A questo aspetto si lega la seconda ragione identificata da Yoshino, ossia l’importanza della sessualità quale fattore discriminante per la creazione della propria identità sociale. Questo vale in particolar modo, per quanto concerne gli uomini, nella comunità gay, il cui separatismo sessuale costituisce il terreno fertile nella creazione dell’intero ecosistema sociale che ruota attorno alla cultura gay. Per le persone bisessuali, tale base di partenza è impraticabile e ciò porta a quella che diversi attivisti considerano come un’alleanza naturale tra ombrello BI+, comunità trans e non binaria e comunità asessuale.
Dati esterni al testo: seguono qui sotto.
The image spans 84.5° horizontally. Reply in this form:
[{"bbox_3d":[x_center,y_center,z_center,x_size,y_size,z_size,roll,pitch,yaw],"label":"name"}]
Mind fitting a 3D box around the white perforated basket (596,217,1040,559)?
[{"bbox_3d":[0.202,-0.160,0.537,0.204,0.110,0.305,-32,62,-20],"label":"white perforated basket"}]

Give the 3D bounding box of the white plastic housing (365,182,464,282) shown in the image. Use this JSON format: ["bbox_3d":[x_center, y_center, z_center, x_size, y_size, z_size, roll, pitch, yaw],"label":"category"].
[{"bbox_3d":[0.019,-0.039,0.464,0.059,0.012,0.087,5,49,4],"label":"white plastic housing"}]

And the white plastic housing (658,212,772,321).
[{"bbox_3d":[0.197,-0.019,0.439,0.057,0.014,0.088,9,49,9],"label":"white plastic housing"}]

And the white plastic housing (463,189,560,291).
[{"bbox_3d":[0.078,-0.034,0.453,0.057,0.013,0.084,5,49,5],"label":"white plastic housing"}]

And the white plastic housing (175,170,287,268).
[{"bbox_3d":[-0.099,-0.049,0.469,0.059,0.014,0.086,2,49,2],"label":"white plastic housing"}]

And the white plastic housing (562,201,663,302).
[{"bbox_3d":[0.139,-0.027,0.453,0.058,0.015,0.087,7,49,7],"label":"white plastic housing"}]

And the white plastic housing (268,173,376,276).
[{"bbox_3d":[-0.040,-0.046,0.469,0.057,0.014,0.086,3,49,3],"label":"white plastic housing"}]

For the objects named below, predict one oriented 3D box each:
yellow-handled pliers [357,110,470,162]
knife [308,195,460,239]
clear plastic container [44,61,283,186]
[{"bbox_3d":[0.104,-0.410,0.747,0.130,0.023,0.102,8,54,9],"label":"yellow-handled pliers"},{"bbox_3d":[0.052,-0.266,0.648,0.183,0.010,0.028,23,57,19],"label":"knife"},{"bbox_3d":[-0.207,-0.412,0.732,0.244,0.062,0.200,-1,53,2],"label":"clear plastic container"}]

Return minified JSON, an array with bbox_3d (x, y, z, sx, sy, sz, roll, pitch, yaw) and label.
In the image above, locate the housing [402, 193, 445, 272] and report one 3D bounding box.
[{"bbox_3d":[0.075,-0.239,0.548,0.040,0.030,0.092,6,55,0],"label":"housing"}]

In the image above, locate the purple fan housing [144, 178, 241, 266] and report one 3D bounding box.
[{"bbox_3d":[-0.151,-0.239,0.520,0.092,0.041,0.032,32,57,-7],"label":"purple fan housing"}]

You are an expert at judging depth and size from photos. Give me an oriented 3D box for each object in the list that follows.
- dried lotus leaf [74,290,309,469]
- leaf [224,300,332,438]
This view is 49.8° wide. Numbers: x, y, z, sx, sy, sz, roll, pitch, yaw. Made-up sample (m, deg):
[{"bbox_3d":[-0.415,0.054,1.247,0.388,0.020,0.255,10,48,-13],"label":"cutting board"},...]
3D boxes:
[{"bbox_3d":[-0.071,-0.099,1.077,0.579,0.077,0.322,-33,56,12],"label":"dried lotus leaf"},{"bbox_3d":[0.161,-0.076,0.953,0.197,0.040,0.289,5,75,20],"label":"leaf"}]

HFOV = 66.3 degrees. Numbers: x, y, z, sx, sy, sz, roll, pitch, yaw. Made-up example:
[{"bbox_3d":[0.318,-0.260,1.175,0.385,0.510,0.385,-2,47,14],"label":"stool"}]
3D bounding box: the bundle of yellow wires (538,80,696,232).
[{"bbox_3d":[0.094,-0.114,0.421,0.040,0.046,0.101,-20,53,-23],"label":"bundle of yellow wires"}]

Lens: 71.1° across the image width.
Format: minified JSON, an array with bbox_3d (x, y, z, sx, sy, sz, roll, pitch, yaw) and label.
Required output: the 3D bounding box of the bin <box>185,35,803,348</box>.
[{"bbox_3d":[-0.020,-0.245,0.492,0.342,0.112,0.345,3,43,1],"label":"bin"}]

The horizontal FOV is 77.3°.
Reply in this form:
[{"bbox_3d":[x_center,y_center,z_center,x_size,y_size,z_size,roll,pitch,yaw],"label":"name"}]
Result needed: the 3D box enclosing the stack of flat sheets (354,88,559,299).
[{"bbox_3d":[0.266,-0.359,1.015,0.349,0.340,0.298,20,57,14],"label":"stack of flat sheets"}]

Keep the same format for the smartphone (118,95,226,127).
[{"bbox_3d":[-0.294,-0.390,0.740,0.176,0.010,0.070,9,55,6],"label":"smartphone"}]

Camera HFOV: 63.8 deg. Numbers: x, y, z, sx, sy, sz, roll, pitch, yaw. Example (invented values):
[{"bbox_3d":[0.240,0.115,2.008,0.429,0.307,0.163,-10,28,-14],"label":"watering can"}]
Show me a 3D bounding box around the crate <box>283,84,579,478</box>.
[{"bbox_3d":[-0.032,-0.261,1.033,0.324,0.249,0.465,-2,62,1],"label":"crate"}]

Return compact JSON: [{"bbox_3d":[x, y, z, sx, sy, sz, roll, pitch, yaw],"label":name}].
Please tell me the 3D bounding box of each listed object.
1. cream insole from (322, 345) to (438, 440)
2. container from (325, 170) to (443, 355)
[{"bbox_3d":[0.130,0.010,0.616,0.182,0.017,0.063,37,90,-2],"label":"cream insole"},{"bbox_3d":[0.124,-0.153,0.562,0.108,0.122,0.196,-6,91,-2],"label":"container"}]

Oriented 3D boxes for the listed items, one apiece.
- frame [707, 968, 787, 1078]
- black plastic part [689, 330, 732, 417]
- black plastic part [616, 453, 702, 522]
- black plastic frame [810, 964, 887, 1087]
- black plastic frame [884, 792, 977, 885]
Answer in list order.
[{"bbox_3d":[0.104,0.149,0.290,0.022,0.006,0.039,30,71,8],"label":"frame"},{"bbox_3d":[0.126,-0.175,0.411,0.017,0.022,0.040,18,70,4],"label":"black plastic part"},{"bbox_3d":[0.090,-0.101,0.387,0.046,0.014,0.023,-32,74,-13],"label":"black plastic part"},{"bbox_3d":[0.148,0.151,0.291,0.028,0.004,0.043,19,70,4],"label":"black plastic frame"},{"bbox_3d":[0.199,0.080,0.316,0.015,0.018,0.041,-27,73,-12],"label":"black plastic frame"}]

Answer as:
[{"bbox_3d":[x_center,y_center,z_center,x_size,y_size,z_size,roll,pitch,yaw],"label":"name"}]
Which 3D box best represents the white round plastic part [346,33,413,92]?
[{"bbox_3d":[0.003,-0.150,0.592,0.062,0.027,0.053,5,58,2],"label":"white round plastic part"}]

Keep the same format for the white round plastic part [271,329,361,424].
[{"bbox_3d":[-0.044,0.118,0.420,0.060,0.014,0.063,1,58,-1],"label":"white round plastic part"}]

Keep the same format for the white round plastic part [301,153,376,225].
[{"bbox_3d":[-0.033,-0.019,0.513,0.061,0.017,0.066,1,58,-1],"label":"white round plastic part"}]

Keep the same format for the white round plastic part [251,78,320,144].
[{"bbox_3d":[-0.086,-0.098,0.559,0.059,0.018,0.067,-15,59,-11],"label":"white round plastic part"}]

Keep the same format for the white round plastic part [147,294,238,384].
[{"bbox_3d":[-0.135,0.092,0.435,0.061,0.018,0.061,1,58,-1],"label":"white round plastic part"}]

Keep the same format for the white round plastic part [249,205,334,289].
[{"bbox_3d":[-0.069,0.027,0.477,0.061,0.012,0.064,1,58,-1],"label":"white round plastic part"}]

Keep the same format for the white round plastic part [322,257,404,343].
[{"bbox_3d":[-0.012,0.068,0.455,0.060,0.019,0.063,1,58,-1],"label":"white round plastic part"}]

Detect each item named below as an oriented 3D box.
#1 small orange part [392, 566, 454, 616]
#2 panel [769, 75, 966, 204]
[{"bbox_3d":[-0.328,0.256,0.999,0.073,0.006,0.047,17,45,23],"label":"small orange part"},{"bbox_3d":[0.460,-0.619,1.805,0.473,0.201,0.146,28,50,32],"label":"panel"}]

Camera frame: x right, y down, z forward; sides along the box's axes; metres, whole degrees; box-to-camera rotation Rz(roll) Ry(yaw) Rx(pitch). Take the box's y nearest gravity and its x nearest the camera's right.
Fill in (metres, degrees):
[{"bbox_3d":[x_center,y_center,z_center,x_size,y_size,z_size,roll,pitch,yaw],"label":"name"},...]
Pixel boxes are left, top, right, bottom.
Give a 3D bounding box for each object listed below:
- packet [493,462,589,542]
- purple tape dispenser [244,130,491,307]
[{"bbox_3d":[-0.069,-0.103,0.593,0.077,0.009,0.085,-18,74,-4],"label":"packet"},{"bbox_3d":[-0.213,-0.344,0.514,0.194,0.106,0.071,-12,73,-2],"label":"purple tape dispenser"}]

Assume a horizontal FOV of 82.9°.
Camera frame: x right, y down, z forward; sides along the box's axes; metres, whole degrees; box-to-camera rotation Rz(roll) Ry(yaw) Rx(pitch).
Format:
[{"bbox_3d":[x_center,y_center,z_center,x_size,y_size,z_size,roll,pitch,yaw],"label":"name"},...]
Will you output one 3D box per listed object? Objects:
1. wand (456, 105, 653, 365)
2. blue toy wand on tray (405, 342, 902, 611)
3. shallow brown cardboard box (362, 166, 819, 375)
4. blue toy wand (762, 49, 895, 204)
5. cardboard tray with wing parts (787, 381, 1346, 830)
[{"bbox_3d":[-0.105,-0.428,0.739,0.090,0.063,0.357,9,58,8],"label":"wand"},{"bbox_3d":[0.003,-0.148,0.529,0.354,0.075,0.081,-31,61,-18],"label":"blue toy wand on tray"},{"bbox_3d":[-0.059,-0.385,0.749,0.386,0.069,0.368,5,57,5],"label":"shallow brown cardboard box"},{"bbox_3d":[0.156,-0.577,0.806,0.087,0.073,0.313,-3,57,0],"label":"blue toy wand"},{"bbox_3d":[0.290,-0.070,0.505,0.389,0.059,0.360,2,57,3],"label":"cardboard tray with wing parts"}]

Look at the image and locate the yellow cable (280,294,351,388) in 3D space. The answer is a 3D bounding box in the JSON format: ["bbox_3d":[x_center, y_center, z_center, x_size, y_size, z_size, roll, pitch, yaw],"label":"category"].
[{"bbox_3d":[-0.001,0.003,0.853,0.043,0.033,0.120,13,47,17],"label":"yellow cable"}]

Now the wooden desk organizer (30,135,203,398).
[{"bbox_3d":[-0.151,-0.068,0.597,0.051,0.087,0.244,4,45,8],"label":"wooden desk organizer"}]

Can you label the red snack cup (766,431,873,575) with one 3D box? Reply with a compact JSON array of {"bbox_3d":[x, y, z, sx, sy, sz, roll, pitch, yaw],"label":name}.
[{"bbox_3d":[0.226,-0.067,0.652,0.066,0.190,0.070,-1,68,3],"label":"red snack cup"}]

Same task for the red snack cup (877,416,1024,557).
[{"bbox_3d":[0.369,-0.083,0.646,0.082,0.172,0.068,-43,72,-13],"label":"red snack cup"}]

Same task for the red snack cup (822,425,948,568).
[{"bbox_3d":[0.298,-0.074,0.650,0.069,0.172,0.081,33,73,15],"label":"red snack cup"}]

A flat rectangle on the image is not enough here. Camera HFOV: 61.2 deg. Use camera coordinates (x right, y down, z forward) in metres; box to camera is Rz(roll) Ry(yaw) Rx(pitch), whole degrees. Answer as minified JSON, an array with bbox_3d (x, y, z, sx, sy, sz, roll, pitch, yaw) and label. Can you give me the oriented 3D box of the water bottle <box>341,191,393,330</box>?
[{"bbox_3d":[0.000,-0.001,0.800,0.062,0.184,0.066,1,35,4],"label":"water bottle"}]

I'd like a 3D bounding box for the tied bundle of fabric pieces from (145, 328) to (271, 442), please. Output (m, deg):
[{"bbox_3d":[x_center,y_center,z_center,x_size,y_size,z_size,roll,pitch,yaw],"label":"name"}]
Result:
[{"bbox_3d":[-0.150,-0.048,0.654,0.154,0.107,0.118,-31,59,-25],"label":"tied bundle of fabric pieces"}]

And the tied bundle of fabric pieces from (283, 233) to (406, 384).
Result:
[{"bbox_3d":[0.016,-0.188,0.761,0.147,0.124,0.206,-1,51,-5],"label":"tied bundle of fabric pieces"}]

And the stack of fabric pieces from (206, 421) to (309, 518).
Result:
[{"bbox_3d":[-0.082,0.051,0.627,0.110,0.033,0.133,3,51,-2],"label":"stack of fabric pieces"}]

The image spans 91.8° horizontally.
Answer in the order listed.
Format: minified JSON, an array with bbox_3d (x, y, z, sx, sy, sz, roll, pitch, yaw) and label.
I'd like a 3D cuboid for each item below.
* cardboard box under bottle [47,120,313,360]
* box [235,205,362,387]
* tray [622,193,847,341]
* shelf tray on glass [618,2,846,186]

Tutti questi gruppi condividono non solo l’essere ai margini nella comunità LGBTQIA+ ma, e soprattutto, il rifiuto del separatismo sessuale il quale, ed è questo il caso del lesbismo politico degli anni Settanta, si estende quale elemento sociale a tutto tondo.
La terza ragione, forse quella che più va a colpire in profondità le corde della bifobia, è che le persone dell’ombrello BI+ costituiscono solo per il fatto di esistere una sfida all’istituto della monogamia. Il nostro stesso ordinamento riconosce legalmente esclusivamente il legame monogamo e, come prevedibile, per le comunità gay e lesbiche, una parte importante della lotta verso l’emancipazione è stata investire risorse nel garantire la propria fedeltà a questo istituto. Per le persone pansessuali dell’ombrello BI+ ciò non è possibile. Da questa radice si biforcano le varie implicazioni di stereotipi sul queste persone quali inaffidabili, lascive e manipolatrici.
Il testo di Yoshino si poneva la domanda essenziale sul perché le persone bisessuali fossero così invisibili nella società. A più di vent’anni di distanza la risposta appare più facile del previsto, se non altro per gli uomini dell’ombrello BI+. Gli uomini bisessuali sono invisibili agli occhi della società in quanto costituiscono una variante difficile da comprendere secondo i principali dettami collettivi che caratterizzano le relazioni sentimentali e sessuali. Un uomo bisessuale rappresenta uno schiaffo metaforico al condizionamento educativo noto col nome di mascolinità mononormativa ed egemonica. Non può essere considerato un perpetratore del patto machista per cui tanto più un uomo aderisce ai canoni considerati desiderabili in termini di privilegio maschile, tanto maggiori saranno i benefici sociali che ne trarrà. Come ogni elemento allogeno, la società tende a non riconoscere l’uomo bisessuale all’interno del suo alveo.
Tuttavia, più che a un pericoloso virus che minaccia di colpire il cuore del sistema monosessualocentrico, come indicato da Shiri Einsner nel suo BI : Notes for a Bisexual Revolution per la bisessualità femminile quella maschile risulta più simile a una particella di pulviscolo che viene tenuta al di fuori dell’atmosfera controllata di una stanza tramite appositi filtri, intrappolata in una fase di stasi da cui sembra impossibile uscire. Nel frattempo, al di fuori delle proprie bolle si consuma il più grande fallimento dell’attivismo bisessuale maschile, con milioni di uomini bisessuali che vivono un’esistenza tormentata in quanto privi degli strumenti necessari per riconoscere ed eventualmente accettare il proprio orientamento.